Brihanmumbai Municipal Corporation (BMC) has launched a website https://stopcoronavirus.mcgm.gov.in/ for providing all kind of information to the public. The corporation’s social media handles are also active and providing prompt information to people. Pune has also assisted in setting up 40 flu clinics in city hospitals apart from spreading awareness among citizens. Other corporations have also taken similar actions and are playing their roles well in mitigating the impact of the virus on normal life. Smart cities which have focused on developing of centralized data centres are also proving to be helpful in disseminating information. Lucknow Smart City has all the information related to the virus available on its website.
Learning for becoming pandemic resilient
But many other cities have responded poorly. There is a need for city leaders and senior municipal staff to learn from each other. Many big cities of India do not have any information available on their websites and this includes some of the state capitals too. Chief Ministers and district magistrates are in the leadership roles. Mayors will have to lead from the front.

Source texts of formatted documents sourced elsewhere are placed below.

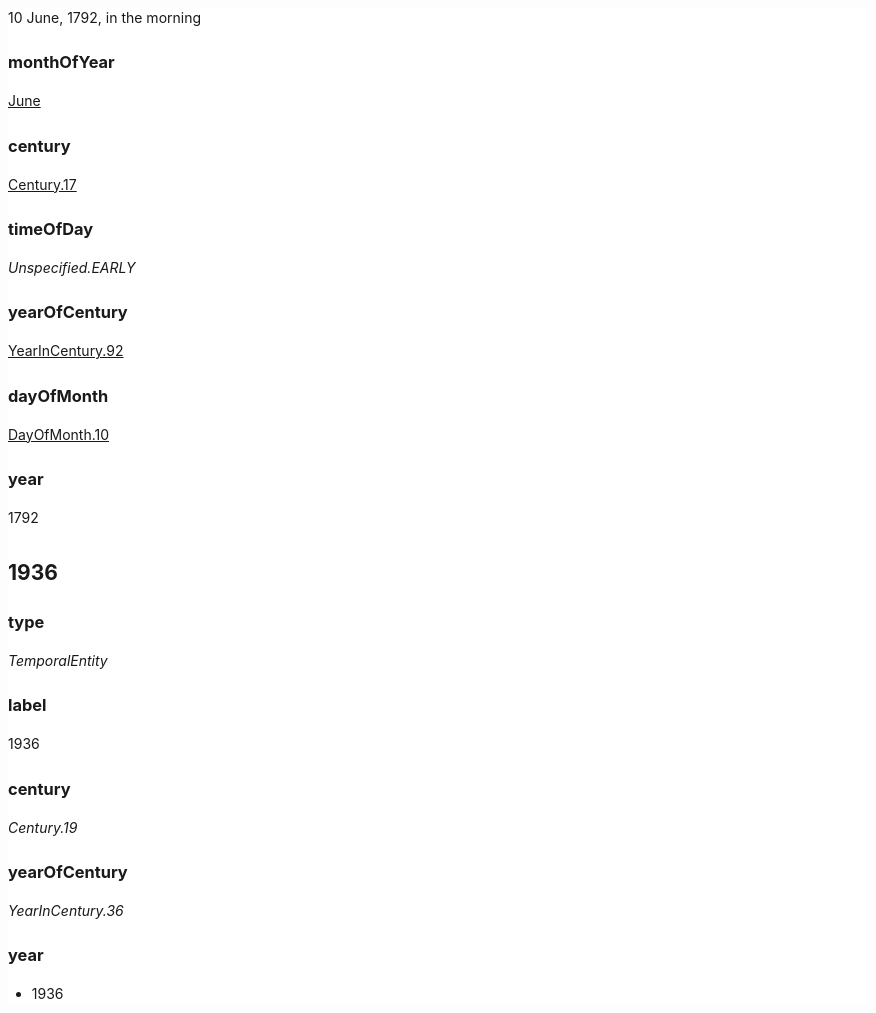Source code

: 
10 June, 1792, in the morning

### monthOfYear


[June](#June)

### century


[Century.17](#Century.17)

### timeOfDay


*Unspecified.EARLY*

### yearOfCentury


[YearInCentury.92](#YearInCentury.92)

### dayOfMonth


[DayOfMonth.10](#DayOfMonth.10)

### year


1792

## 1936

### type


*TemporalEntity*

### label


1936

### century


*Century.19*

### yearOfCentury


*YearInCentury.36*

### year

 - 1936
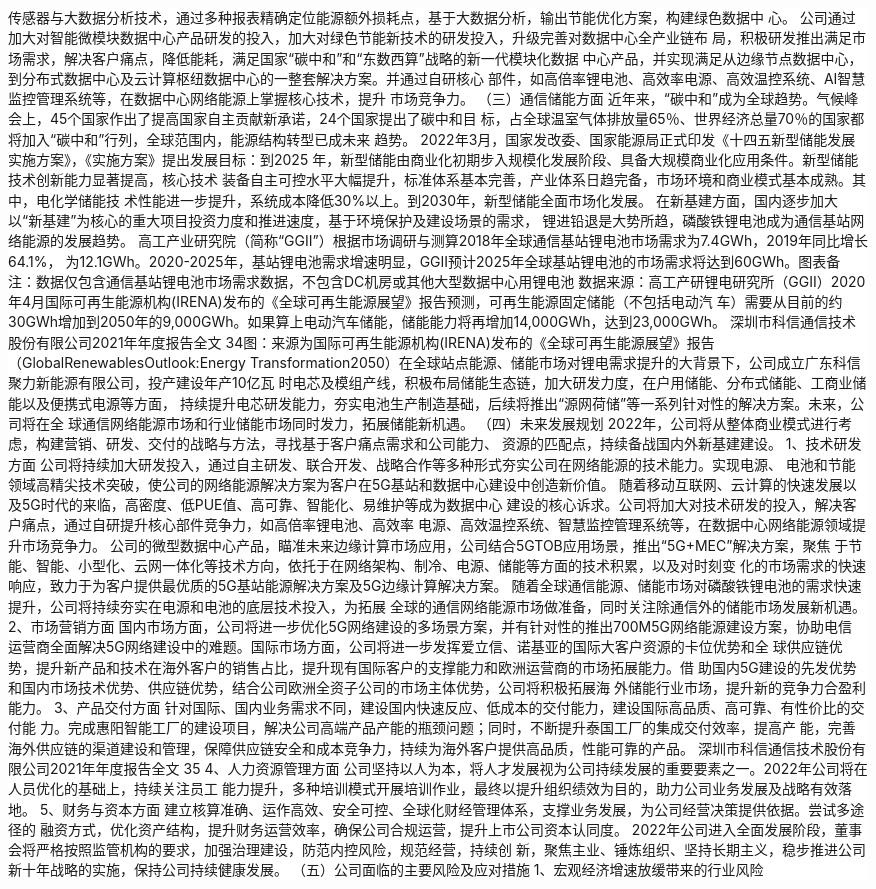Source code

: 传感器与大数据分析技术，通过多种报表精确定位能源额外损耗点，基于大数据分析，输出节能优化方案，构建绿色数据中
心。
公司通过加大对智能微模块数据中心产品研发的投入，加大对绿色节能新技术的研发投入，升级完善对数据中心全产业链布
局，积极研发推出满足市场需求，解决客户痛点，降低能耗，满足国家“碳中和”和“东数西算”战略的新一代模块化数据
中心产品，并实现满足从边缘节点数据中心，到分布式数据中心及云计算枢纽数据中心的一整套解决方案。并通过自研核心
部件，如高倍率锂电池、高效率电源、高效温控系统、AI智慧监控管理系统等，在数据中心网络能源上掌握核心技术，提升
市场竞争力。
（三）通信储能方面
近年来，“碳中和”成为全球趋势。气候峰会上，45个国家作出了提高国家自主贡献新承诺，24个国家提出了碳中和目
标，占全球温室气体排放量65％、世界经济总量70％的国家都将加入“碳中和”行列，全球范围内，能源结构转型已成未来
趋势。
2022年3月，国家发改委、国家能源局正式印发《十四五新型储能发展实施方案》，《实施方案》提出发展目标：到2025
年，新型储能由商业化初期步入规模化发展阶段、具备大规模商业化应用条件。新型储能技术创新能力显著提高，核心技术
装备自主可控水平大幅提升，标准体系基本完善，产业体系日趋完备，市场环境和商业模式基本成熟。其中，电化学储能技
术性能进一步提升，系统成本降低30%以上。到2030年，新型储能全面市场化发展。
在新基建方面，国内逐步加大以“新基建”为核心的重大项目投资力度和推进速度，基于环境保护及建设场景的需求，
锂进铅退是大势所趋，磷酸铁锂电池成为通信基站网络能源的发展趋势。
高工产业研究院（简称“GGII”）根据市场调研与测算2018年全球通信基站锂电池市场需求为7.4GWh，2019年同比增长64.1%，
为12.1GWh。2020-2025年，基站锂电池需求增速明显，GGII预计2025年全球基站锂电池的市场需求将达到60GWh。图表备注：数据仅包含通信基站锂电池市场需求数据，不包含DC机房或其他大型数据中心用锂电池
数据来源：高工产研锂电研究所（GGII）2020年4月国际可再生能源机构(IRENA)发布的《全球可再生能源展望》报告预测，可再生能源固定储能（不包括电动汽
车）需要从目前的约30GWh增加到2050年的9,000GWh。如果算上电动汽车储能，储能能力将再增加14,000GWh，达到23,000GWh。
深圳市科信通信技术股份有限公司2021年年度报告全文
34图：来源为国际可再生能源机构(IRENA)发布的《全球可再生能源展望》报告（GlobalRenewablesOutlook:Energy
Transformation2050）在全球站点能源、储能市场对锂电需求提升的大背景下，公司成立广东科信聚力新能源有限公司，投产建设年产10亿瓦
时电芯及模组产线，积极布局储能生态链，加大研发力度，在户用储能、分布式储能、工商业储能以及便携式电源等方面，
持续提升电芯研发能力，夯实电池生产制造基础，后续将推出“源网荷储”等一系列针对性的解决方案。未来，公司将在全
球通信网络能源市场和行业储能市场同时发力，拓展储能新机遇。
（四）未来发展规划
2022年，公司将从整体商业模式进行考虑，构建营销、研发、交付的战略与方法，寻找基于客户痛点需求和公司能力、
资源的匹配点，持续备战国内外新基建建设。
1、技术研发方面
公司将持续加大研发投入，通过自主研发、联合开发、战略合作等多种形式夯实公司在网络能源的技术能力。实现电源、
电池和节能领域高精尖技术突破，使公司的网络能源解决方案为客户在5G基站和数据中心建设中创造新价值。
随着移动互联网、云计算的快速发展以及5G时代的来临，高密度、低PUE值、高可靠、智能化、易维护等成为数据中心
建设的核心诉求。公司将加大对技术研发的投入，解决客户痛点，通过自研提升核心部件竞争力，如高倍率锂电池、高效率
电源、高效温控系统、智慧监控管理系统等，在数据中心网络能源领域提升市场竞争力。
公司的微型数据中心产品，瞄准未来边缘计算市场应用，公司结合5GTOB应用场景，推出“5G+MEC”解决方案，聚焦
于节能、智能、小型化、云网一体化等技术方向，依托于在网络架构、制冷、电源、储能等方面的技术积累，以及对时刻变
化的市场需求的快速响应，致力于为客户提供最优质的5G基站能源解决方案及5G边缘计算解决方案。
随着全球通信能源、储能市场对磷酸铁锂电池的需求快速提升，公司将持续夯实在电源和电池的底层技术投入，为拓展
全球的通信网络能源市场做准备，同时关注除通信外的储能市场发展新机遇。
2、市场营销方面
国内市场方面，公司将进一步优化5G网络建设的多场景方案，并有针对性的推出700M5G网络能源建设方案，协助电信
运营商全面解决5G网络建设中的难题。国际市场方面，公司将进一步发挥爱立信、诺基亚的国际大客户资源的卡位优势和全
球供应链优势，提升新产品和技术在海外客户的销售占比，提升现有国际客户的支撑能力和欧洲运营商的市场拓展能力。借
助国内5G建设的先发优势和国内市场技术优势、供应链优势，结合公司欧洲全资子公司的市场主体优势，公司将积极拓展海
外储能行业市场，提升新的竞争力合盈利能力。
3、产品交付方面
针对国际、国内业务需求不同，建设国内快速反应、低成本的交付能力，建设国际高品质、高可靠、有性价比的交付能
力。完成惠阳智能工厂的建设项目，解决公司高端产品产能的瓶颈问题；同时，不断提升泰国工厂的集成交付效率，提高产
能，完善海外供应链的渠道建设和管理，保障供应链安全和成本竞争力，持续为海外客户提供高品质，性能可靠的产品。
深圳市科信通信技术股份有限公司2021年年度报告全文
35
4、人力资源管理方面
公司坚持以人为本，将人才发展视为公司持续发展的重要要素之一。2022年公司将在人员优化的基础上，持续关注员工
能力提升，多种培训模式开展培训作业，最终以提升组织绩效为目的，助力公司业务发展及战略有效落地。
5、财务与资本方面
建立核算准确、运作高效、安全可控、全球化财经管理体系，支撑业务发展，为公司经营决策提供依据。尝试多途径的
融资方式，优化资产结构，提升财务运营效率，确保公司合规运营，提升上市公司资本认同度。
2022年公司进入全面发展阶段，董事会将严格按照监管机构的要求，加强治理建设，防范内控风险，规范经营，持续创
新，聚焦主业、锤炼组织、坚持长期主义，稳步推进公司新十年战略的实施，保持公司持续健康发展。
（五）公司面临的主要风险及应对措施
1、宏观经济增速放缓带来的行业风险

Our cities and the city leaders have not seen such a pandemic in the past. It is unprecedented. The world has seen such a health crisis in the time of World War-I-Spanish Flu. There are many lessons which our cities can learn. The governments had issued similar guidelines and regulations for the people like we are seeing now such as lockdowns, compulsory wearing of masks and other sanitation protocols while travelling. According to The New York Times, during the pandemic, Boy Scouts in New York City approached people they’d seen spitting on the street and gave them cards that read: “You are in violation of the Sanitary Code.” Similarly, Delhi Metro has decided to increase the fine on spitting to Rs 1000.

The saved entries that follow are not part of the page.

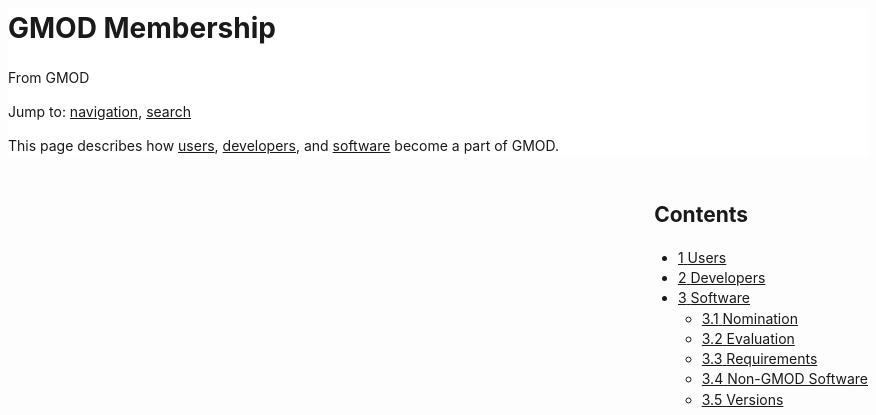 <div id="mw-page-base" class="noprint">

</div>

<div id="mw-head-base" class="noprint">

</div>

<div id="content" class="mw-body" role="main">

<span id="top"></span>

<div id="mw-js-message" style="display:none;">

</div>



# <span dir="auto">GMOD Membership</span>

<div id="bodyContent">

<div id="siteSub">

From GMOD

</div>

<div id="contentSub">

</div>

<div id="jump-to-nav" class="mw-jump">

Jump to: [navigation](#mw-navigation), [search](#p-search)

</div>

<div id="mw-content-text" class="mw-content-ltr" lang="en" dir="ltr">

This page describes how [users](#Users), [developers](#Developers), and
[software](#Software) become a part of GMOD.

<div style="float: right; padding-left: 1em; padding-bottom: 1em;">

<div id="toc" class="toc">

<div id="toctitle">

## Contents

</div>

- [<span class="tocnumber">1</span>
  <span class="toctext">Users</span>](#Users)
- [<span class="tocnumber">2</span>
  <span class="toctext">Developers</span>](#Developers)
- [<span class="tocnumber">3</span>
  <span class="toctext">Software</span>](#Software)
  - [<span class="tocnumber">3.1</span>
    <span class="toctext">Nomination</span>](#Nomination)
  - [<span class="tocnumber">3.2</span>
    <span class="toctext">Evaluation</span>](#Evaluation)
  - [<span class="tocnumber">3.3</span>
    <span class="toctext">Requirements</span>](#Requirements)
  - [<span class="tocnumber">3.4</span> <span class="toctext">Non-GMOD
    Software</span>](#Non-GMOD_Software)
  - [<span class="tocnumber">3.5</span>
    <span class="toctext">Versions</span>](#Versions)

We know that medical science was not at its peak during those days but it is important to note that the first licensed vaccine came after almost 20 years. We may be looking at six months or so for getting the vaccine but the cities will have to start their businesses and transport systems. This time is going to be crucial for cities to control the virus spread as the patterns of pandemics have shown that the second wave is imminent after relaxing of the lockdown and other measures taken by the governments. The cities which had controlled the spread with proper measures had almost one-tenth of fatalities than the cities which did not. Cities need to be well prepared until the vaccine is found, or until herd immunity is developed.